Which bring us back to Virginia, where the 4th Circuit Court of Appeals concluded last month that the state’s same-sex marriage ban was unconstitutional. If the Supreme Court decides not to hear the case, the 4th Circuit ruling would be the end of it; gay and lesbian couples could start marrying in the state, and couples like Powell and Weaver who married elsewhere would be entitled to the full trove of spousal benefits. But if the Supreme Court had no intention of hearing the case, and in turn, allowing same-sex marriages to go forward in Virginia (as well as in the other states that make up the circuit), why issue the stay? Why bother blocking gay and lesbian couples from marrying now, only to let them marry anyway in a matter of months?
It’s these questions that swirl through the minds of marriage equality advocates, and in disappointing times, buoy their spirits.
“This makes it even more clear that the Supreme Court has to take up this issue, and is going to take up this issue,” said James Esseks, director of the ACLU Lesbian Gay Bisexual and Transgender Project, and one of the attorneys representing the Virginia plaintiffs. “It doesn’t work for the court to say, ‘No these rulings don’t apply yet,’ and for the court to not take up the issue.”
Esseks added that the fact that the court has now interfered in the Virginia suit makes it “potentially more likely” that the justices would grant review to that particular case.
“It means the court is at least aware of the case,” agreed Davidson. “They’ve read some briefing about it, so it’ll be more familiar to them.”
The other thing that could make the Virginia suit more attractive to the court is the history behind it. Virtually every group responsible for the major gay rights victories of the last twenty years is working on this case – including the ACLU, Lambda Legal, Jenner & Block’s Paul Smith, and the American Foundation for Equal Rights (AFER,) whose employees, Ted Olson and David Boies, are among the most experienced attorneys in constitutional law.
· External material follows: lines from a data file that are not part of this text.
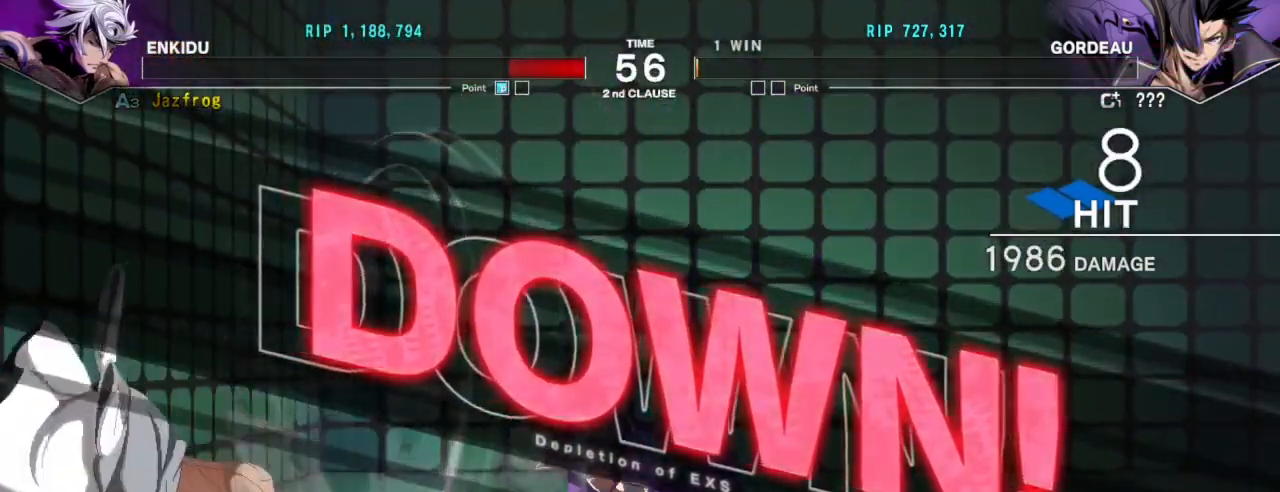
{"buttons": [], "left_stick": "center", "events": []}
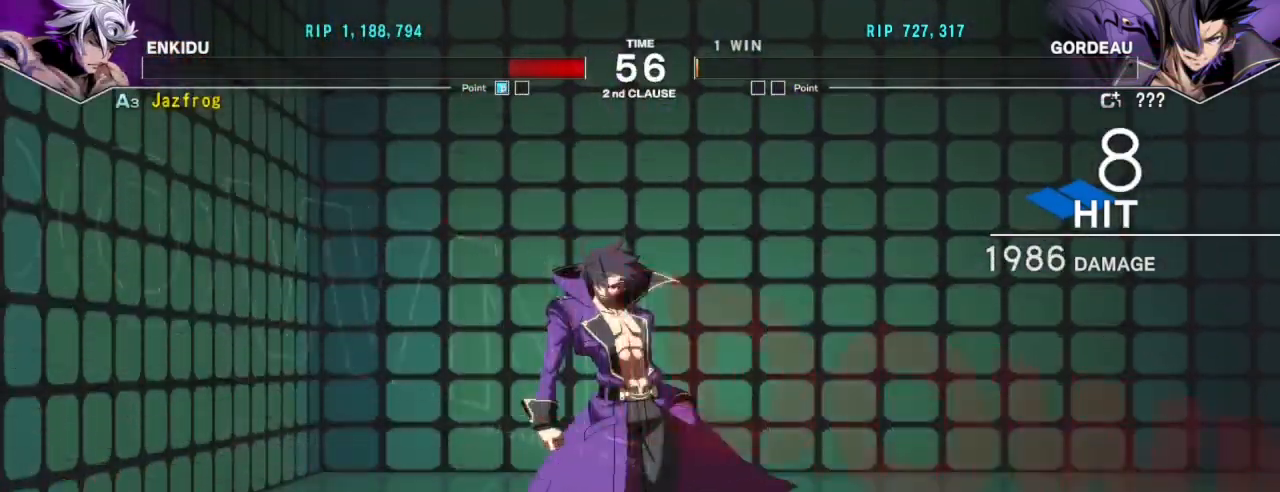
{"buttons": [], "left_stick": "center", "events": [[151, "R1", "down"], [167, "TRIANGLE", "down"], [234, "R1", "up"], [234, "SQUARE", "down"], [251, "TRIANGLE", "up"], [284, "SQUARE", "up"], [317, "R1", "down"], [317, "TRIANGLE", "down"], [384, "SQUARE", "down"], [418, "R1", "up"], [418, "TRIANGLE", "up"], [451, "SQUARE", "up"]]}
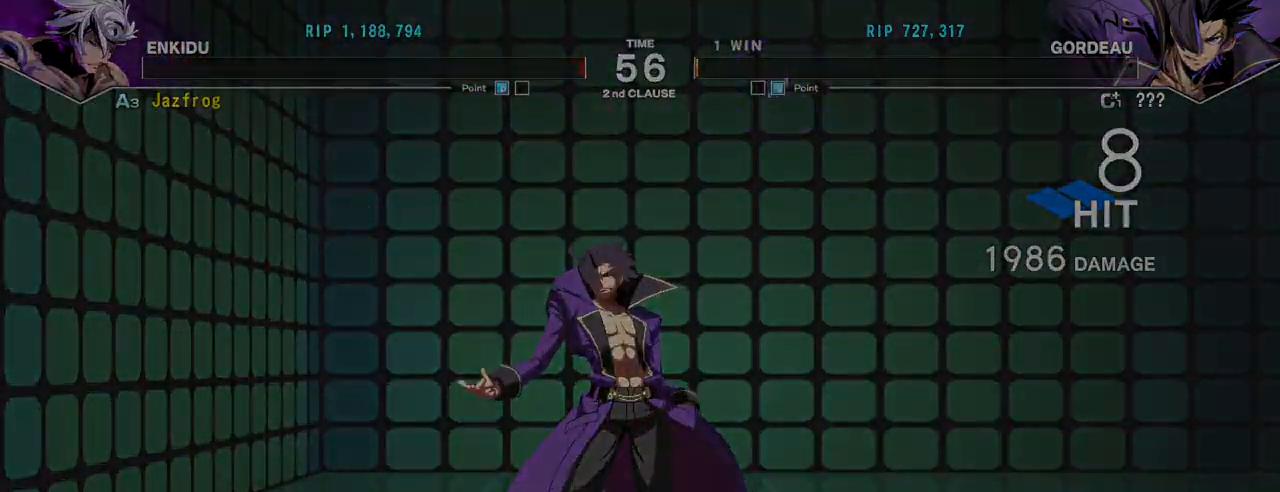
{"buttons": [], "left_stick": "center", "events": []}
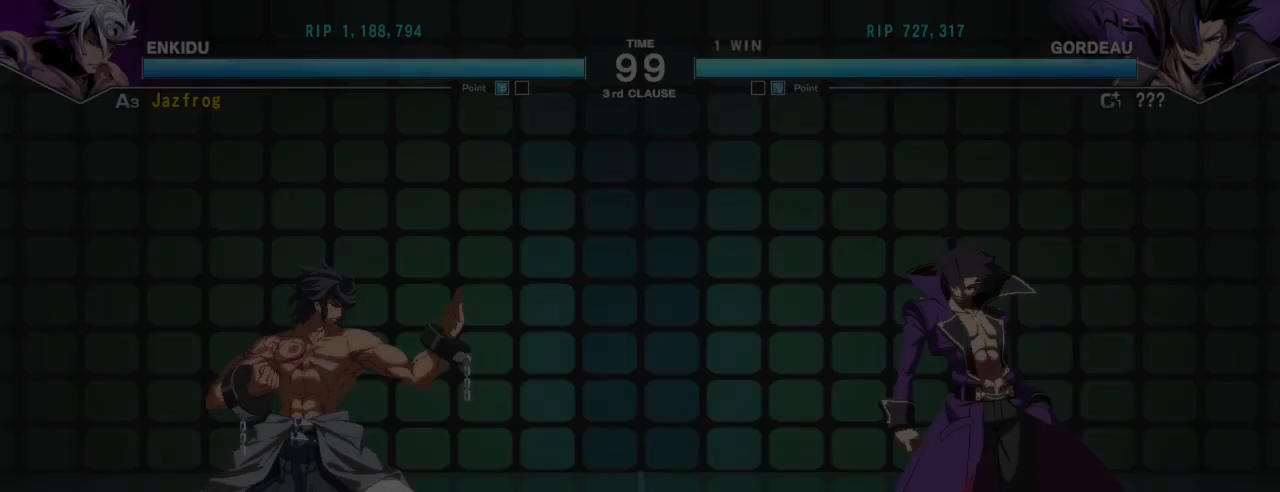
{"buttons": [], "left_stick": "center", "events": []}
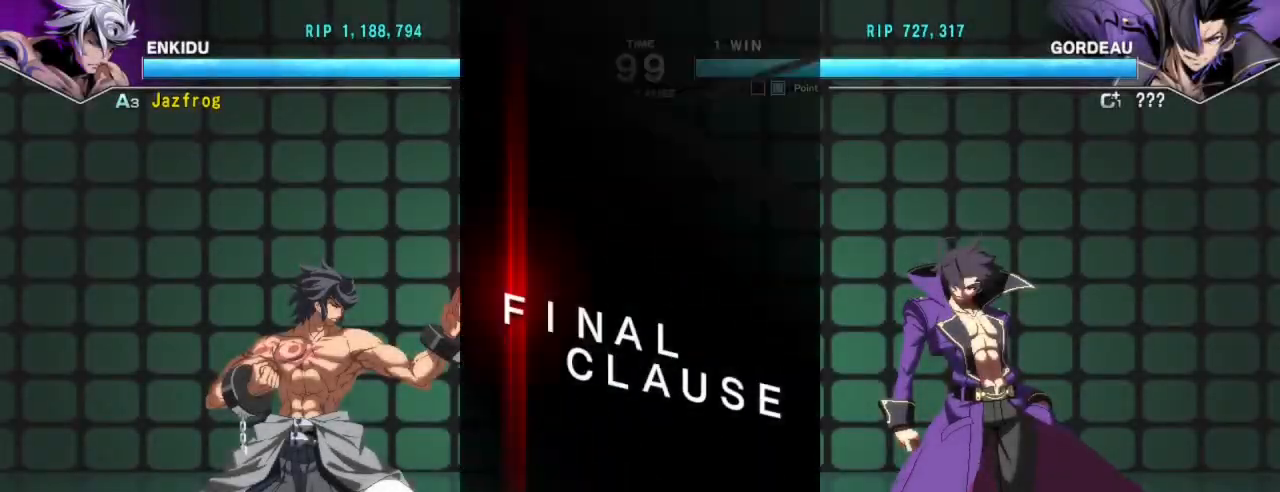
{"buttons": [], "left_stick": "center", "events": []}
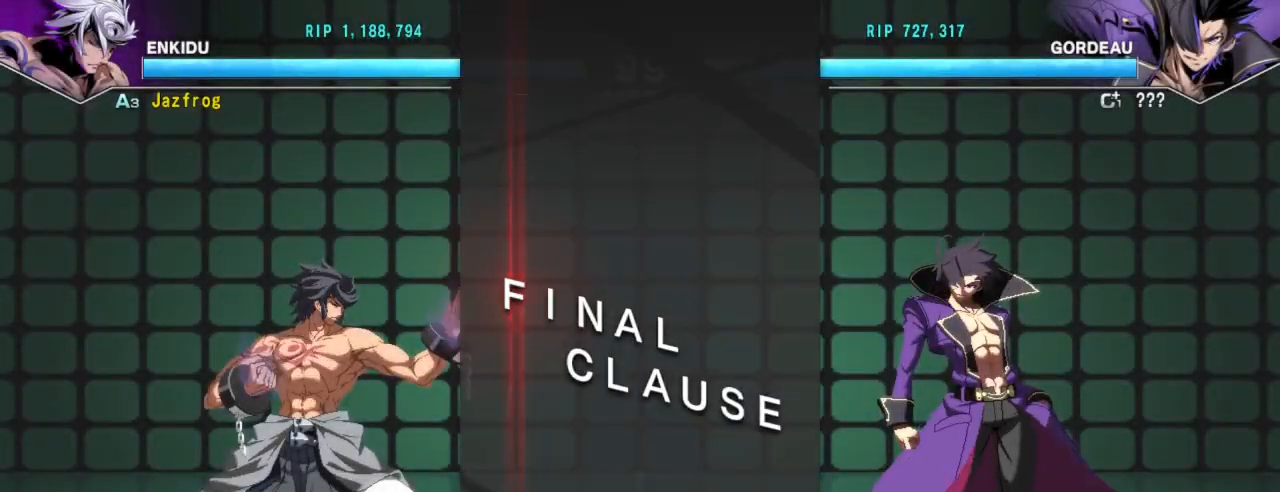
{"buttons": [], "left_stick": "center", "events": []}
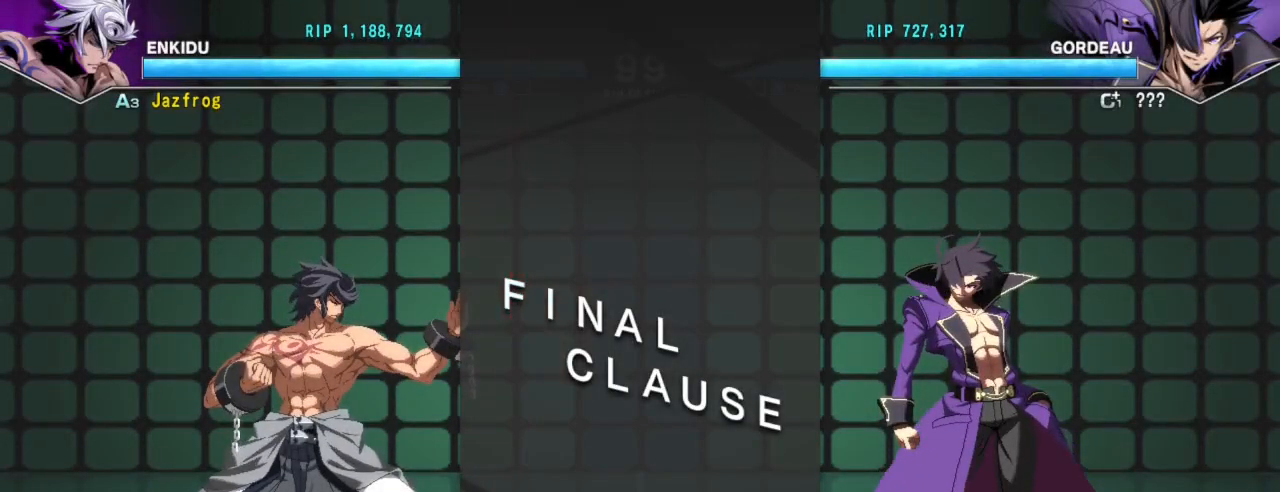
{"buttons": [], "left_stick": "center", "events": []}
In fact, they’ve already argued a marriage equality case before the Supreme Court – Hollingsworth v. Perry – which returned marriage rights to same-sex couples living in California, but failed to do so for same-sex couples living everywhere else.
Additionally, Virginia is home to a landmark 1967 case that established the foundation for today’s marriage equality movement. Loving v. Virginia struck down interracial marriage bans in a Supreme Court decision nearly 50 years ago, and it’s now cited in many of the opinions in favor same-sex marriage. While the Supreme Court may not care that one of the marriage equality cases before them shares a place of origin with Loving, the connection may be enough to stir the justices’ more sentimental side.
Not everyone reads the tea leaves the same way, however. As compelling as the signs may be that the Supreme Court will soon hear a marriage equality case – maybe even this particular marriage equality case – no one knows for sure.
“It’s all speculation,” said Carl Tobias, a University of Richmond law professor. “I don’t see how you can tell anything from that incredibly terse stay grant.”
Nevertheless, it’s hard to not be optimistic. On the day same-sex marriages were supposed to begin in Virginia, Florida became the 16th state to see its ban fall in federal court since last year’s Windsor ruling.
“I think they will rule toward marriage equality,” said Powell, saddened though she was a day after the Supreme Court issued the stay. “It’s an inevitable thing that will happen. I just wish it could’ve been yesterday.”
Correction: An earlier version of this article stated that Justice Sonia Sotomayor granted a stay request to Utah officials in January. She actually referred the matter to the full court, which issued a stay without noting the justices’ positions.